• [To-do item]
Reproduce the records word for word, from the very first line through the line that contains "Le 11/04/2013", and include that line.

Task material section start

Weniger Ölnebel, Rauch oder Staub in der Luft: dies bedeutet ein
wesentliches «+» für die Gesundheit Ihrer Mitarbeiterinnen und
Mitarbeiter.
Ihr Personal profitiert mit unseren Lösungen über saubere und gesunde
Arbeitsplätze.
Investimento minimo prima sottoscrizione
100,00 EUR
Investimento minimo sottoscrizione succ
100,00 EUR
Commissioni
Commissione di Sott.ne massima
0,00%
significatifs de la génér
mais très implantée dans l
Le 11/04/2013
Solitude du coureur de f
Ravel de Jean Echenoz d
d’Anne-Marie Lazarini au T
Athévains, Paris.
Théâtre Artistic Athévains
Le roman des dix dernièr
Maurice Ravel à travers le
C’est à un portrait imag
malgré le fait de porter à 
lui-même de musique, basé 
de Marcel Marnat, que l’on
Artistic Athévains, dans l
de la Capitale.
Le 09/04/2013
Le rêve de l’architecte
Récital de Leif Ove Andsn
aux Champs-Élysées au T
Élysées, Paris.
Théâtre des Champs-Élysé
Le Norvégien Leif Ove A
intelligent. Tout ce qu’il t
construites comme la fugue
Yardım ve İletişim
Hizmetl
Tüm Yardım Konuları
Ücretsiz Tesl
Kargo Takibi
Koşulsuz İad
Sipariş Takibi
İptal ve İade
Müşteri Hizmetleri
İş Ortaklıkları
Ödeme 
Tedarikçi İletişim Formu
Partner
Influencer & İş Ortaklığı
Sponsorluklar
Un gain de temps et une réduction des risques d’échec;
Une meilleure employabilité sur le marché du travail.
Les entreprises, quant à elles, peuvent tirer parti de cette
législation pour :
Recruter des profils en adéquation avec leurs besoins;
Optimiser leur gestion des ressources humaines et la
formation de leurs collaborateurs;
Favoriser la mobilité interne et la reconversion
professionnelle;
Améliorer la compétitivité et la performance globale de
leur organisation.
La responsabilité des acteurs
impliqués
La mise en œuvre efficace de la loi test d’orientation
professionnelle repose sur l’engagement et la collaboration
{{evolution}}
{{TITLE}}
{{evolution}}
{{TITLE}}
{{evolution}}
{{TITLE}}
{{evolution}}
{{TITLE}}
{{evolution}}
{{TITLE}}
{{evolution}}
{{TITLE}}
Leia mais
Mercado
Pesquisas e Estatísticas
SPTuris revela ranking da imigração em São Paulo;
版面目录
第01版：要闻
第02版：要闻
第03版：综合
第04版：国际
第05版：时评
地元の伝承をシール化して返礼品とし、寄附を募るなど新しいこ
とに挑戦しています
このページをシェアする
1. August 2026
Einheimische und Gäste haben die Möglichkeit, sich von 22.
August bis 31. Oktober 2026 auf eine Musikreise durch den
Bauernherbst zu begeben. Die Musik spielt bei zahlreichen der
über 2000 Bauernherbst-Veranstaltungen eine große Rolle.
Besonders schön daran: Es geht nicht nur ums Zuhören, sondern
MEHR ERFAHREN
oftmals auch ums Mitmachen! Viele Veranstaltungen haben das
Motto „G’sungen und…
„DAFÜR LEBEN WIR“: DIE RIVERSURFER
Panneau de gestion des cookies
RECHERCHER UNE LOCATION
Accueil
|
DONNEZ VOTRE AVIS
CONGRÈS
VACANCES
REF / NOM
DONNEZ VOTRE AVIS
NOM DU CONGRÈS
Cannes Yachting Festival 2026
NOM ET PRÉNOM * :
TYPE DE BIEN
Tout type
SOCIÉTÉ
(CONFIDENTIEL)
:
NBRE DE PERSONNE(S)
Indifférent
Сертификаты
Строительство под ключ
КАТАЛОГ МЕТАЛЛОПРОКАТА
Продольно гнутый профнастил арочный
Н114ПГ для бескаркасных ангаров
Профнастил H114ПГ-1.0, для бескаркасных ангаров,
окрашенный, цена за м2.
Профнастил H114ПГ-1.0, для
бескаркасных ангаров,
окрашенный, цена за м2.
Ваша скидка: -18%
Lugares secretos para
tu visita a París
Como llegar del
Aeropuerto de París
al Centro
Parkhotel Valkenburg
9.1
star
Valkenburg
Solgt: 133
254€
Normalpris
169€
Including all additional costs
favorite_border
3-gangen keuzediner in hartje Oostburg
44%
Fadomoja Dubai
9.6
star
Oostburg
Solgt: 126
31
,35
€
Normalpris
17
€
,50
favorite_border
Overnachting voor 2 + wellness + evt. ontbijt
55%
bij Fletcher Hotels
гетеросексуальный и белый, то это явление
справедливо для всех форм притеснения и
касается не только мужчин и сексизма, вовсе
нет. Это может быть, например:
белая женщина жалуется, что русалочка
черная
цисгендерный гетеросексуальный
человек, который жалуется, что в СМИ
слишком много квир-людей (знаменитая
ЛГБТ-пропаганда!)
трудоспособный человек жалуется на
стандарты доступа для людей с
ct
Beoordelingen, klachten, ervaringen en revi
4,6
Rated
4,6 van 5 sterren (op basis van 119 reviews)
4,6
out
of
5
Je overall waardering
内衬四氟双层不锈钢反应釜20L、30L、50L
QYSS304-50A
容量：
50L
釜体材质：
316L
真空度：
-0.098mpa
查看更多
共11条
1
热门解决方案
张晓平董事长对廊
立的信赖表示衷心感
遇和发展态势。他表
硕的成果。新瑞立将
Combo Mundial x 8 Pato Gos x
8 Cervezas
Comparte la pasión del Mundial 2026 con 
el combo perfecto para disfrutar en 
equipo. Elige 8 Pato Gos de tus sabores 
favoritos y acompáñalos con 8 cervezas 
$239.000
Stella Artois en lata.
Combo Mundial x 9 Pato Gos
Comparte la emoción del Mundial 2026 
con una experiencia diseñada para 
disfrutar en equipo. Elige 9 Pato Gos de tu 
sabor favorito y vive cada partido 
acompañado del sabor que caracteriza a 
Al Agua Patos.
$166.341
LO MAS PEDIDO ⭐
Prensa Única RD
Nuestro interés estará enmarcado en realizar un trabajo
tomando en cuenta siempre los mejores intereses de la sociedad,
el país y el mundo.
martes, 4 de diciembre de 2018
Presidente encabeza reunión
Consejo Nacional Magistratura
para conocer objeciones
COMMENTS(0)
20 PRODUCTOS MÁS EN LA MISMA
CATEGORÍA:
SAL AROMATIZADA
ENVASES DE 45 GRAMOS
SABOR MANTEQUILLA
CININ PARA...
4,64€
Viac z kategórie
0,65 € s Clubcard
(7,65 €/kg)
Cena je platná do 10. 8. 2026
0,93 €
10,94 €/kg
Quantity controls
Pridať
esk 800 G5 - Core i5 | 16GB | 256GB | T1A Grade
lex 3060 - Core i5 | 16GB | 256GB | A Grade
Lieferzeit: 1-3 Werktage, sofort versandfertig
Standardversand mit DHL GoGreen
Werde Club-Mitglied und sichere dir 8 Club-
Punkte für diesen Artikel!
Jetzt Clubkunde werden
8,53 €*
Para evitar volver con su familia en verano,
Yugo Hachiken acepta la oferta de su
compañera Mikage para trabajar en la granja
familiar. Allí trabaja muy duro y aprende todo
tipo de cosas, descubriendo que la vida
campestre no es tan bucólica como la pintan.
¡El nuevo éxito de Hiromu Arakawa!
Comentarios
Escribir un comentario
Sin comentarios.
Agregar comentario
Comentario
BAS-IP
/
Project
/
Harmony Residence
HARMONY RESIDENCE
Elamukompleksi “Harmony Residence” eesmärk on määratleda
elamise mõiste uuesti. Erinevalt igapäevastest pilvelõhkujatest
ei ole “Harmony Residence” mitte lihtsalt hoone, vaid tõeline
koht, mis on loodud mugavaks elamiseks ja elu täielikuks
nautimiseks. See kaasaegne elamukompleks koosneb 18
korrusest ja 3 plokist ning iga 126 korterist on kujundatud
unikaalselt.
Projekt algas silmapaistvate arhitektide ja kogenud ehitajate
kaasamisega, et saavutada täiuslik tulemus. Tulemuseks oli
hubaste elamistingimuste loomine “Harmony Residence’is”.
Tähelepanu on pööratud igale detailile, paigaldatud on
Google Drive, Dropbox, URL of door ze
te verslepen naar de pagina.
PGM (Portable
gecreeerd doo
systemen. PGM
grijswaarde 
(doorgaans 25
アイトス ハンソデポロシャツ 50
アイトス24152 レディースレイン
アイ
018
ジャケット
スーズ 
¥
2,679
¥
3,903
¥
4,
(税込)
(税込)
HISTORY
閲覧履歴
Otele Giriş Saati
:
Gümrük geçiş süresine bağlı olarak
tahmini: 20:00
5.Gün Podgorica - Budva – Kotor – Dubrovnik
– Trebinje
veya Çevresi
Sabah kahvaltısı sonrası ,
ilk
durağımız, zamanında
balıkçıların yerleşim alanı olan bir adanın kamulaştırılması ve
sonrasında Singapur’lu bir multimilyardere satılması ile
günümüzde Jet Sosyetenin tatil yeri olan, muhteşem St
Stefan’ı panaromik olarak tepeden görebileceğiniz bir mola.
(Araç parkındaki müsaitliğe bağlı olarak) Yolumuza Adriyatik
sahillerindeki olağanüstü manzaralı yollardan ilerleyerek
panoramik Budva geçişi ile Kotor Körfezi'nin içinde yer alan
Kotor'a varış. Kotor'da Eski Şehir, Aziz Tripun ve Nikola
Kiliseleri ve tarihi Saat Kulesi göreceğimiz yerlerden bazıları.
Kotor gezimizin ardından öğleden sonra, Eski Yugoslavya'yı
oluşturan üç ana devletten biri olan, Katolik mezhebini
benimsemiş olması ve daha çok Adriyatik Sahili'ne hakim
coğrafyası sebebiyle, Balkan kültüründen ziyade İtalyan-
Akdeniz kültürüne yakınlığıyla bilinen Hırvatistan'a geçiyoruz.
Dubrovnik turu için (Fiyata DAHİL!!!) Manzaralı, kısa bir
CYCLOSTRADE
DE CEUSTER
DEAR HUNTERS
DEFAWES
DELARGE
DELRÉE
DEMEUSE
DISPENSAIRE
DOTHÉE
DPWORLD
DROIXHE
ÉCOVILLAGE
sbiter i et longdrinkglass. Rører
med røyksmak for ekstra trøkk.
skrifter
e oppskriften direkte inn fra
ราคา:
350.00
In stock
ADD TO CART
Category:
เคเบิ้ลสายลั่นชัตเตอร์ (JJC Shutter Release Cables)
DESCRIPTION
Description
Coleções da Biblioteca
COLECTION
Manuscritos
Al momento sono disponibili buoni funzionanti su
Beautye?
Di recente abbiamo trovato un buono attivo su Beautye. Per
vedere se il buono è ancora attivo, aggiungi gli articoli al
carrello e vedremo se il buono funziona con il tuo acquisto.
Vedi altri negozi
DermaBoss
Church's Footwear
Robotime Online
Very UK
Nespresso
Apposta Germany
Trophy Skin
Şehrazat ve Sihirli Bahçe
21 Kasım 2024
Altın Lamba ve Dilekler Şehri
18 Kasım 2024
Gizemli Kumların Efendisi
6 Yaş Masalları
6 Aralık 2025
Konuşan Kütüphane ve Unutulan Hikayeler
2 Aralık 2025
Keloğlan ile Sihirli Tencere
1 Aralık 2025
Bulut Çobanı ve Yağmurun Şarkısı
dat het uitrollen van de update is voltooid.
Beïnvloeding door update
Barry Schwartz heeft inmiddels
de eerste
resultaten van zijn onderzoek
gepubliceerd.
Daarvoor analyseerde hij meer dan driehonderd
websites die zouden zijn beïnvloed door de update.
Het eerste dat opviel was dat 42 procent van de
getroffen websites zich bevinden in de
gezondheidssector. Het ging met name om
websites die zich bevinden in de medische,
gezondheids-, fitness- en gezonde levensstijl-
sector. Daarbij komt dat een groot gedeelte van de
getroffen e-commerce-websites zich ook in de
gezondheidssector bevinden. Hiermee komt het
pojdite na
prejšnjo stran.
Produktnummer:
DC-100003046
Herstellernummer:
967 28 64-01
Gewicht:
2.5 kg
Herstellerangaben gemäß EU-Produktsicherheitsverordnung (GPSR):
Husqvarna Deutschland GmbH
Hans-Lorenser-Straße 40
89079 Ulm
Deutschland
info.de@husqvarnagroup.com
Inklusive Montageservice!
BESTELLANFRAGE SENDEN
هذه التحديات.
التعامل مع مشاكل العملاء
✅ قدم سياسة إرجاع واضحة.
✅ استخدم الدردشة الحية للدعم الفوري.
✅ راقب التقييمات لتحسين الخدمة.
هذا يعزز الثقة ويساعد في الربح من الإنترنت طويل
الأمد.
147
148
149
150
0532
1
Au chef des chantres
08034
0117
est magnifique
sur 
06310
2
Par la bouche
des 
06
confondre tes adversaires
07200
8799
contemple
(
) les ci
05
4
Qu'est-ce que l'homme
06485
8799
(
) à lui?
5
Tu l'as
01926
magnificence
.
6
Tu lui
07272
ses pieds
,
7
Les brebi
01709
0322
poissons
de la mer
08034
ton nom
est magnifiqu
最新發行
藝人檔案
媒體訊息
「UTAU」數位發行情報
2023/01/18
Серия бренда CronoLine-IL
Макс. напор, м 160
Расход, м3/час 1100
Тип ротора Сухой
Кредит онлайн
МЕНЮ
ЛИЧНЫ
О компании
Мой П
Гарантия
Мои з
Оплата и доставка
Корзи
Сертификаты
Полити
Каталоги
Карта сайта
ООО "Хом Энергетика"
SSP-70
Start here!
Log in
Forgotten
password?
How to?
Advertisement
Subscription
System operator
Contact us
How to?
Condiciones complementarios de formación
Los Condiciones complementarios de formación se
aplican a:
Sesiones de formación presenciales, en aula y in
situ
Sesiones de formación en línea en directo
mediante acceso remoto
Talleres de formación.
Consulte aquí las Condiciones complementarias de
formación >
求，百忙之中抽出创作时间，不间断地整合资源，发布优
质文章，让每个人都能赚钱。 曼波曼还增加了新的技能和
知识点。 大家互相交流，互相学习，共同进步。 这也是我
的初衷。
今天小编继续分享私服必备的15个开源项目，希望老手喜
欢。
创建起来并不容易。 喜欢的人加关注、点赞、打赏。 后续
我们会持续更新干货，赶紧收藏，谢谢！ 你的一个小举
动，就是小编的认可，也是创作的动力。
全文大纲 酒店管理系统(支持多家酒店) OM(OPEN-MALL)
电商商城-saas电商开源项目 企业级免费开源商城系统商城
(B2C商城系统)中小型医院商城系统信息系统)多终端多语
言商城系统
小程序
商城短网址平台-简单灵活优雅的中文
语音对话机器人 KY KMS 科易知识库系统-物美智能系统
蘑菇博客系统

Task material section end

• [Solution for this problem]
Weniger Ölnebel, Rauch oder Staub in der Luft: dies bedeutet ein
wesentliches «+» für die Gesundheit Ihrer Mitarbeiterinnen und
Mitarbeiter.
Ihr Personal profitiert mit unseren Lösungen über saubere und gesunde
Arbeitsplätze.
Investimento minimo prima sottoscrizione
100,00 EUR
Investimento minimo sottoscrizione succ
100,00 EUR
Commissioni
Commissione di Sott.ne massima
0,00%
significatifs de la génér
mais très implantée dans l
Le 11/04/2013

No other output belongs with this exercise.